A beautiful winter bake, this gluten-free, dairy-free Rhubarb Strawberry Polenta Traycake is baked low and slow for a gorgeous golden brown crust studded with perfectly caramelized winter fruit. Enjoy as a teacake or serve warm as a pudding with a dollop of cream or ice cream. Delicious either way!
Baking Gluten Free Cakes With Polenta
If you are looking for a great gluten free tea cake, look no further. This Rhubarb Strawberry Polenta Traycake has been a regular fixture at my past workshops. With an almond base and using polenta instead of flour, this cake develops a beautiful crust as it bakes. Olive oil gives this cake a fresh fruity aroma profile. I like to try baking this with a variety of seasonal fruit, but it works best with rhubarb or a combination of rhubarb and strawberry.
The fruit is cut into tiny pieces. I slice the rhubarb quite thinly and cut each medium-sized strawberry into quarters and then sliced twice across yielding 12 pieces from a single strawberry. The size of the fruit is important to have the most perfect crusty top that is roasted enough to caramelize the fruit and still have a tender. Larger pieces will yield a mushy top with pockets of wet fruit which doesn’t make a very pleasant eating experience.
If I can’t find lemon thyme, I substitute with an extra sprinkling of grated lemon zest or just leave it be. I have tried baking this cake at a variety of different temperatures.
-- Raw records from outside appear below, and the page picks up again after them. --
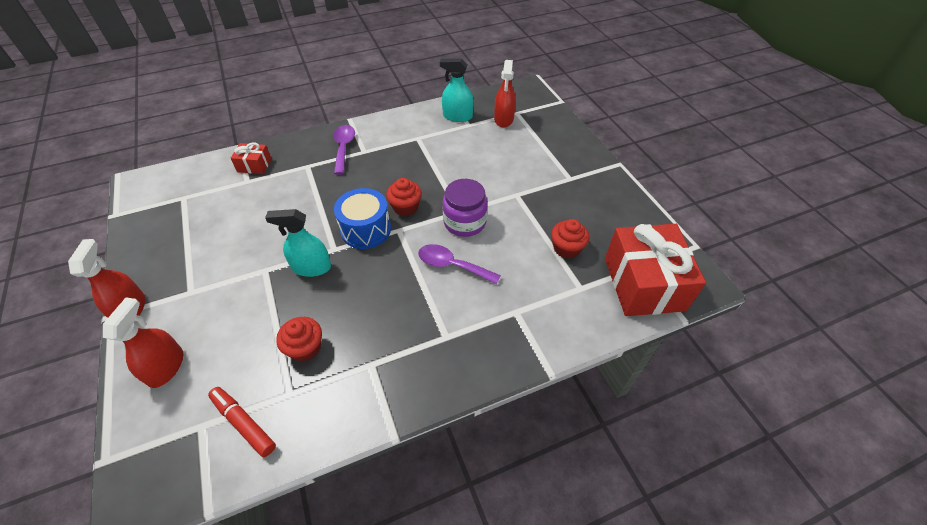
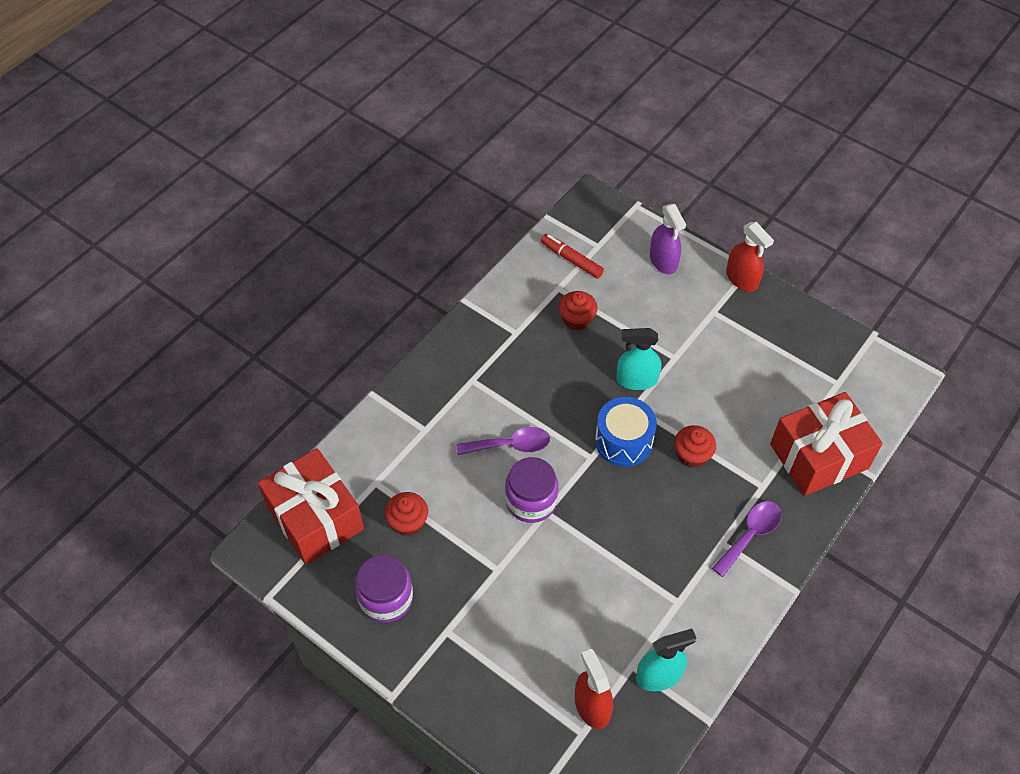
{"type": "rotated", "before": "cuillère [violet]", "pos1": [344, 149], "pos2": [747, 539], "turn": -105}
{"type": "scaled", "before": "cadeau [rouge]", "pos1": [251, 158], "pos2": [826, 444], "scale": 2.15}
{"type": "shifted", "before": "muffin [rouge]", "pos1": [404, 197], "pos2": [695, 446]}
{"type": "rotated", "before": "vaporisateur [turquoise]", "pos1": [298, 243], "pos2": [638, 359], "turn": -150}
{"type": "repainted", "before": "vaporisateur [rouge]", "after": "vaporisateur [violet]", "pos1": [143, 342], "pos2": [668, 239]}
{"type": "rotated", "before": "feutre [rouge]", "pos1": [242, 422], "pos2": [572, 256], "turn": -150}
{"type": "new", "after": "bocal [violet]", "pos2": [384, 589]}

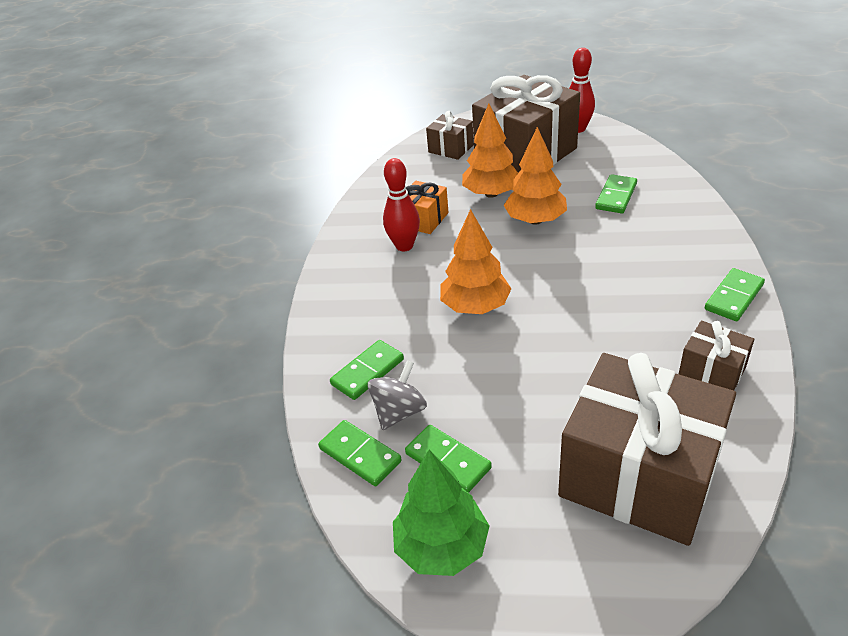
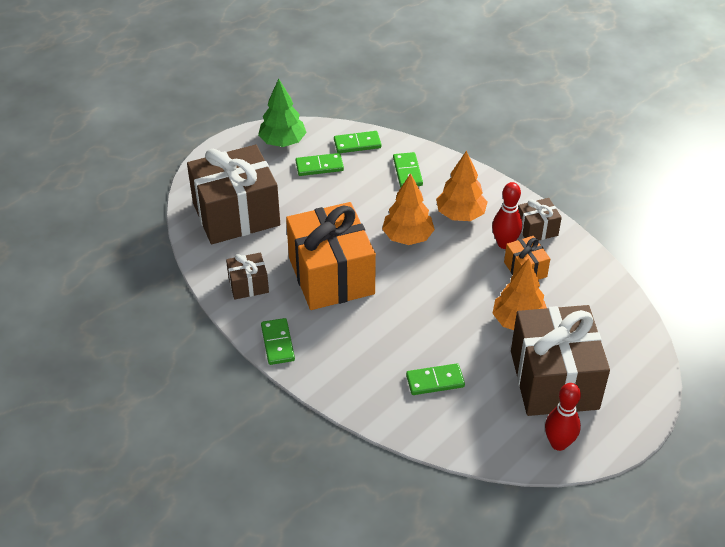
{"type": "shifted", "before": "cadeau [marron]", "pos1": [450, 135], "pos2": [540, 219]}
{"type": "shifted", "before": "arbre [orange]", "pos1": [535, 176], "pos2": [461, 186]}
{"type": "rotated", "before": "domino [vert]", "pos1": [616, 193], "pos2": [435, 379], "turn": -75}
{"type": "gone", "before": "toupie [gris]", "pos1": [397, 395]}
{"type": "new", "after": "cadeau [orange]", "pos2": [331, 256]}

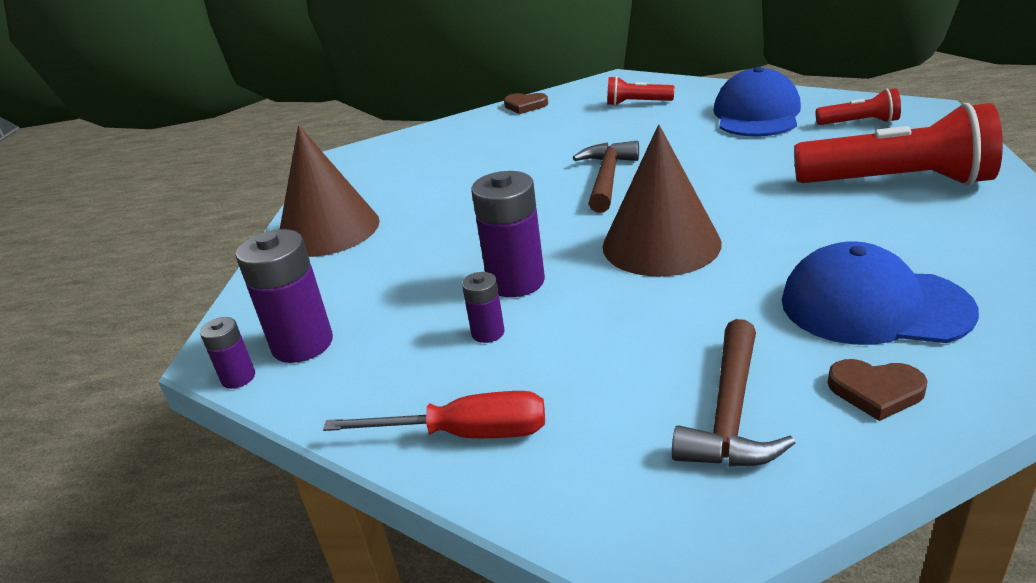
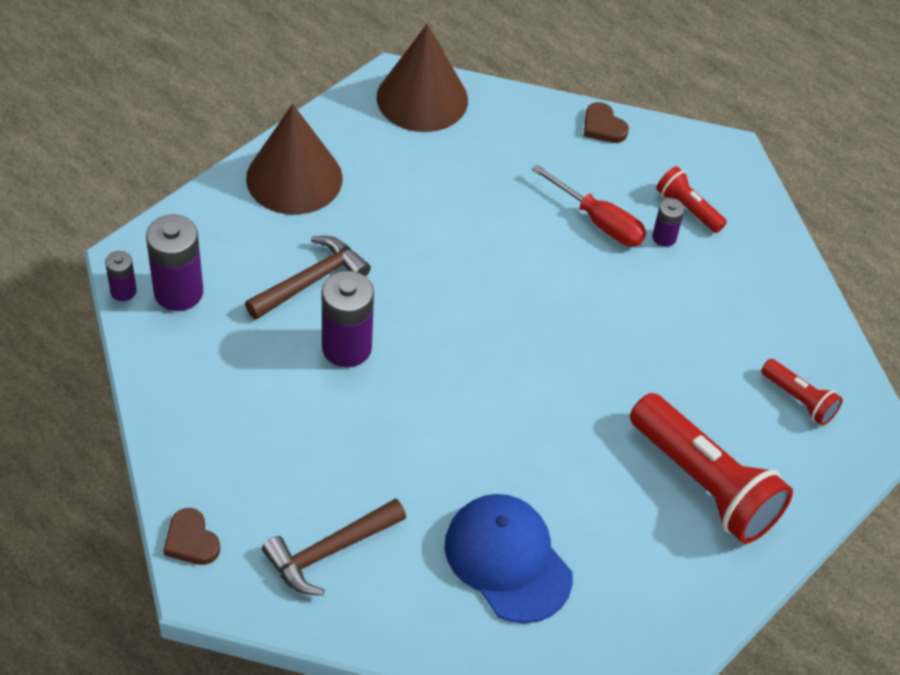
{"type": "gone", "before": "casquette [bleu]", "pos1": [757, 102]}
{"type": "shifted", "before": "cône [marron]", "pos1": [662, 201], "pos2": [422, 78]}
{"type": "shifted", "before": "marteau [marron]", "pos1": [606, 177], "pos2": [308, 278]}
{"type": "shifted", "before": "pile [violet]", "pos1": [483, 307], "pos2": [668, 222]}
{"type": "shifted", "before": "cœur [marron]", "pos1": [878, 390], "pos2": [191, 536]}
{"type": "shifted", "before": "tournevis [rouge]", "pos1": [434, 414], "pos2": [589, 206]}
A low temperature and longer bake ensures a complex texture that is somewhere between a tart and cake and is absolutely divine. I use a standard sized rectangular slice tin. If you are using a smaller tin, the cake will be higher and more cake-like. It will also need time and temperature adjustments (probably 180°C for 40 minutes).
- 150g rhubarb stalks, trimmed and thinly sliced
- 80g strawberries (about 7–8 small or medium), hulled, cut into quarters and then sliced twice across
- 1/4 cup (55g) raw sugar
- pinch of salt
- 3 eggs
- zest of 1 lemon
- 1 teaspoon vanilla extract
- 1/3 cup (75g) raw sugar
- 1/4 cup (60ml) olive oil
- 1 cup (120g) almond meal
- 1/3 cup (55g) polenta
- 1 teaspoon baking powder
- 2 tablespoons lemon thyme leaves
- Preheat oven to 160°C (140°C fan-forced).
- Grease and line a rectangular slice tin (27cm x 17.5cm x 3.5cm) with baking paper.
- Place rhubarb, strawberry, quarter cup sugar and salt in a bowl. Toss well. Set aside.
- Place eggs, lemon zest, vanilla and sugar in the bowl of an electric mixer. Whisk until pale and creamy. Add the olive oil. Beat for another 30 seconds until well combined.
- Fold through almond meal, polenta and baking powder with a silicon spoon.
- Spoon polenta mixture into the prepared slice tin. Spread it evenly and smooth the top.
- Top with the sugared fruit. Sprinkle with lemon thyme leaves. Bake for 60 minutes until the crust is golden brown and fruit is semi-dried. Turn off the oven. Leave the cake in the hot oven for a further 5-8 minutes if you wish to colour it more.
- Remove from oven, slice and serve warm.
- Cake will keep well in the fridge for up to three days. Because of how thin the cake is, sliced pieces freeze well and can be toasted in the toaster.